Red cell distribution width (RDW), which is a measure of variation in red blood cell size, is an emerging predictor of cardiovascular disease (CVD) morbidity and mortality. Recent epidemiologic studies identified environmental, metabolic and inflammatory biomarkers influencing RDW, although findings were inconsistent. Further, genome-wide association studies discovered genetic variants associated with RDW. We sought to assess the association between RDW and lifestyle factors, and their interaction with RDW genetic variants in the HANDLS study. HANDLS is a population based prospective study of community dwelling urban African American (AA) and whites age 30-64 years conducted in Baltimore, MD. Using data from up to 2,744 participants, we fitted multiple linear regression models to estimate beta coefficients and their standard errors. Models were adjusted for age, sex, ethnicity, socioeconomic status, cigarette smoking, body mass index (BMI), traditional CVD risk factors, estimated glomerular filtration rate, and C-reactive protein. Gene*lifestyle interactions were assessed in a subset of AAs who had available genotype data.
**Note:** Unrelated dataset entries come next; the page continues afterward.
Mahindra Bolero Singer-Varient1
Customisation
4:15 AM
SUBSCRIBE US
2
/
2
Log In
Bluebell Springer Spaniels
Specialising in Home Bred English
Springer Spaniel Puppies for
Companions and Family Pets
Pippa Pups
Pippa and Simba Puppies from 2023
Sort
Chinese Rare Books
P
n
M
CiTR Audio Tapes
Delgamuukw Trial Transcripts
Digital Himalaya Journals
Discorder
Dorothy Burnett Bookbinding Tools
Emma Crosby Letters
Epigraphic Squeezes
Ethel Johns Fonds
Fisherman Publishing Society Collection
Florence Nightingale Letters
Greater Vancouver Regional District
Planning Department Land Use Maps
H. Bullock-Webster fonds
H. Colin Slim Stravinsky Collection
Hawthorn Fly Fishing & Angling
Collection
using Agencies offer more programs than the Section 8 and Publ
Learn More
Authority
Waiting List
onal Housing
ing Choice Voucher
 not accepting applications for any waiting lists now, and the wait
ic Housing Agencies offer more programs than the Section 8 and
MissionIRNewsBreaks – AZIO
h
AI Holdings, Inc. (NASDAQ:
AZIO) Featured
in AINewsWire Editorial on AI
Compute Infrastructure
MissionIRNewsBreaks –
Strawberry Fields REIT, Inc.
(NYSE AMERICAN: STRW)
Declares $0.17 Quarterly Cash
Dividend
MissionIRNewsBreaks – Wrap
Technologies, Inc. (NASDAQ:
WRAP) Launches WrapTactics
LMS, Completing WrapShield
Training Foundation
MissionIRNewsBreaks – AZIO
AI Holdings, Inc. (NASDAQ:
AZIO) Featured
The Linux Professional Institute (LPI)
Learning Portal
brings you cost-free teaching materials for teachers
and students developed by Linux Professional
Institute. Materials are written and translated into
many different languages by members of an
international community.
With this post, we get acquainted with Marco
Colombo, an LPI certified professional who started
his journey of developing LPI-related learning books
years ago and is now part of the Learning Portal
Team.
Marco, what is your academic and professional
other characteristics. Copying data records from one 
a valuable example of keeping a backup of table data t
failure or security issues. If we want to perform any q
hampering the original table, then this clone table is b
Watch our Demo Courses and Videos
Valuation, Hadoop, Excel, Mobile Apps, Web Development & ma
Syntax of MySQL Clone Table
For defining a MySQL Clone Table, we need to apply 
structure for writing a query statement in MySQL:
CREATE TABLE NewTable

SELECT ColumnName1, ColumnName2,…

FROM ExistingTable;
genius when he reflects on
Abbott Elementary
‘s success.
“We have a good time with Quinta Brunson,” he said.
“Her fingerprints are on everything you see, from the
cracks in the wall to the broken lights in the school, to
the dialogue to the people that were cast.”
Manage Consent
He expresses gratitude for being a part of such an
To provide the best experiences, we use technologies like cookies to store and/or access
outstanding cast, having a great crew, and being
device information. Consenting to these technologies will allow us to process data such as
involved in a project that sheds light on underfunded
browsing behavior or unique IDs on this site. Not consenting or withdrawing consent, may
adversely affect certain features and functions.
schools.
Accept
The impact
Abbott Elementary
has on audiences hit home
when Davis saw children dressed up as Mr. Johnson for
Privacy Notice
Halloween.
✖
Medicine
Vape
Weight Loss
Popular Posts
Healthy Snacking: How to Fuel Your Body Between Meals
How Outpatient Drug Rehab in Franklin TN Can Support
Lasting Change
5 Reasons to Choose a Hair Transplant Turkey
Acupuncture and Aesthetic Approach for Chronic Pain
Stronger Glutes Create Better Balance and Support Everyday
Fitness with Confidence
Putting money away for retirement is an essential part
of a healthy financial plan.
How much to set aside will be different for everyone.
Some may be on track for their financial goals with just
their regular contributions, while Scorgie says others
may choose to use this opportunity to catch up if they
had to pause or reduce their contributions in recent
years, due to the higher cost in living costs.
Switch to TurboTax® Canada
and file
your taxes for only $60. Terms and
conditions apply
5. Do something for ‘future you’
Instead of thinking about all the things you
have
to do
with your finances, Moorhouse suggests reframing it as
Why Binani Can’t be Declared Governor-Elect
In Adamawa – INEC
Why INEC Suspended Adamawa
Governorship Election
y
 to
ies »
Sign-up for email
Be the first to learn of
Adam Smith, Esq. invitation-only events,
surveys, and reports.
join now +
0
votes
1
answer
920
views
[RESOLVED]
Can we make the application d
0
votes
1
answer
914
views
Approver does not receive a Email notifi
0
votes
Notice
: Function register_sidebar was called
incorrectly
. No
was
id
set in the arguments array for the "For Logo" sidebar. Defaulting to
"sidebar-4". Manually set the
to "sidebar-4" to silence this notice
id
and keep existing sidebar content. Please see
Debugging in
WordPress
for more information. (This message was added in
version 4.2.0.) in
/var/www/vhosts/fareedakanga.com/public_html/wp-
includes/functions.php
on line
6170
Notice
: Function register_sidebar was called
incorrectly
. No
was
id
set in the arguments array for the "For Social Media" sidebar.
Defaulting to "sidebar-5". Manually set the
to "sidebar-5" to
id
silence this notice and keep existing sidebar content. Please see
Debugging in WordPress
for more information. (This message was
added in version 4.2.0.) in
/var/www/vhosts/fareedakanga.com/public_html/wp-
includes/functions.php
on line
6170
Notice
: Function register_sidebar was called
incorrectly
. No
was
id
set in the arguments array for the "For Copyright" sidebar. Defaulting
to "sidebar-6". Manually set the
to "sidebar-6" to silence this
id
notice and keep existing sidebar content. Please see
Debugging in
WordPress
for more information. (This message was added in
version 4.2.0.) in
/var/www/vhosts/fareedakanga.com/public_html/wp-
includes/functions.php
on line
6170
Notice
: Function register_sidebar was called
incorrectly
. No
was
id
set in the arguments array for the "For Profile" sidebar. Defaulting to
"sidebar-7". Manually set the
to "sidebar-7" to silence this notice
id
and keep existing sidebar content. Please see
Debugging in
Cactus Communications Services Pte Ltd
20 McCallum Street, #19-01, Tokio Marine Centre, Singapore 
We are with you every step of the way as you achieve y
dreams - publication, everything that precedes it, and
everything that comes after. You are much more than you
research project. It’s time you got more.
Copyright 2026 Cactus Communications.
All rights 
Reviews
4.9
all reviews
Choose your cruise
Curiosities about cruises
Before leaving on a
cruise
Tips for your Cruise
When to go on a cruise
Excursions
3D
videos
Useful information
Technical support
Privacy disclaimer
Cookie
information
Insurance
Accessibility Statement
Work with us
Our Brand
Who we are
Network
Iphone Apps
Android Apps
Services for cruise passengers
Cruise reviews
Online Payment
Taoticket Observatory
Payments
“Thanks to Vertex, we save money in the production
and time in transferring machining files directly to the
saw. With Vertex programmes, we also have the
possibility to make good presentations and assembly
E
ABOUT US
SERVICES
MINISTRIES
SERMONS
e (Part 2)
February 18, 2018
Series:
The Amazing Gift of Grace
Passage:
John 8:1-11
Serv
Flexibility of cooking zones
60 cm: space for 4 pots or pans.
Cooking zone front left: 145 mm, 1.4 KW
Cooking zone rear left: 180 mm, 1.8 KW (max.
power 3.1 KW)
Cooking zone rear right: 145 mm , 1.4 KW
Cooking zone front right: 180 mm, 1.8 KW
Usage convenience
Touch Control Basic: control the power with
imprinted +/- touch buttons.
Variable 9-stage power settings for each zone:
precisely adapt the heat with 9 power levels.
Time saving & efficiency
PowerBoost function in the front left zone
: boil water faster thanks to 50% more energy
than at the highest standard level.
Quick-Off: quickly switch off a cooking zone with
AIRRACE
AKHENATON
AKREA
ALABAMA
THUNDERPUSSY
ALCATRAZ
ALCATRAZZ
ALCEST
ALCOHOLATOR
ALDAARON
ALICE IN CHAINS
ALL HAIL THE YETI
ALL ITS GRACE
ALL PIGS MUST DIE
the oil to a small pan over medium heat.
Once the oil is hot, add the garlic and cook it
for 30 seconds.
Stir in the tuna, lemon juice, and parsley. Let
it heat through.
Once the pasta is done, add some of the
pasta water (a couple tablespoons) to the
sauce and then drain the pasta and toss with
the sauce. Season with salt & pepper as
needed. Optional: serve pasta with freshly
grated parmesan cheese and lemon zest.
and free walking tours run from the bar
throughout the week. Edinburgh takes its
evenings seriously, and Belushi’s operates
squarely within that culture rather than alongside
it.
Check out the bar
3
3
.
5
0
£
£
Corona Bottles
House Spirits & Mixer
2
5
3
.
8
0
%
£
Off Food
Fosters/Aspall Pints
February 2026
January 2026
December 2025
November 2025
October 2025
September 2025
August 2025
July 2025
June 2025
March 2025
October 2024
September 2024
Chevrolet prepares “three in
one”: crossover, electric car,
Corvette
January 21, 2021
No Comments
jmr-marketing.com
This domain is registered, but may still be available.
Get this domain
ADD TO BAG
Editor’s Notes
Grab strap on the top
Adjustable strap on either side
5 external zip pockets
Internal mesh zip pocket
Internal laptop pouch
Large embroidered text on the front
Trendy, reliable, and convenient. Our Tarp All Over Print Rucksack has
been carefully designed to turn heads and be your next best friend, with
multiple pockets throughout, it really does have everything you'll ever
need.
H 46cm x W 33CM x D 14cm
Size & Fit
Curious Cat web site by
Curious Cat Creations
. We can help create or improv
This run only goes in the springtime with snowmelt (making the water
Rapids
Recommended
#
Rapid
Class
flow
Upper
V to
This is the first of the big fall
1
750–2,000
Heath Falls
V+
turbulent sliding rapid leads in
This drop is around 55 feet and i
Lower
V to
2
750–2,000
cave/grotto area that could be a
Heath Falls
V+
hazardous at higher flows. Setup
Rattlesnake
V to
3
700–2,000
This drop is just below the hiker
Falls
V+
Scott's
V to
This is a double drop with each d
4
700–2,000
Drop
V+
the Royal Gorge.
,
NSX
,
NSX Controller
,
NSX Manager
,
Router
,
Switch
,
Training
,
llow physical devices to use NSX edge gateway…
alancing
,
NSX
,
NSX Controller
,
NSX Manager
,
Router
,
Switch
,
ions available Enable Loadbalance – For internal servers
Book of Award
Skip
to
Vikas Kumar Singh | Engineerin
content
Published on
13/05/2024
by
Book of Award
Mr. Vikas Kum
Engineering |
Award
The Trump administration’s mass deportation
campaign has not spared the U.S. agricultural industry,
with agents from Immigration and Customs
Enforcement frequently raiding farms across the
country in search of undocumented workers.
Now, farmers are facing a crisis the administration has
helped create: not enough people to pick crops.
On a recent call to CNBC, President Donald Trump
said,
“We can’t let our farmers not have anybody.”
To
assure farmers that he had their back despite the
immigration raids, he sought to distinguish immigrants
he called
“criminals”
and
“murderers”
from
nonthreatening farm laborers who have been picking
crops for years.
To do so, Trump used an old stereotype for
After accounting for potential confounders, we found statistically significant association between RDW and illicit drug use: recent marijuana use, β(se)= -0.282(0.13), p=0.025; and current cocaine use, β(se)= -0.380(0.17), p=0.027. Both lymphocyte (β(se)= -0.255(0.12), p=0.035), and eosinophil (β(se)= -0.098(0.04), p= 0.025) counts were inversely associated with RDW. The positive association with waist-to-hip ratio (β(se)= 1.387(0.58), p=0.017) was independent of BMI. There were no significant gene*environment interactions after Bonferroni corrections. The findings from this large study suggest that illicit substance use, obesity, and differential white cell count are associated with RDW in adults.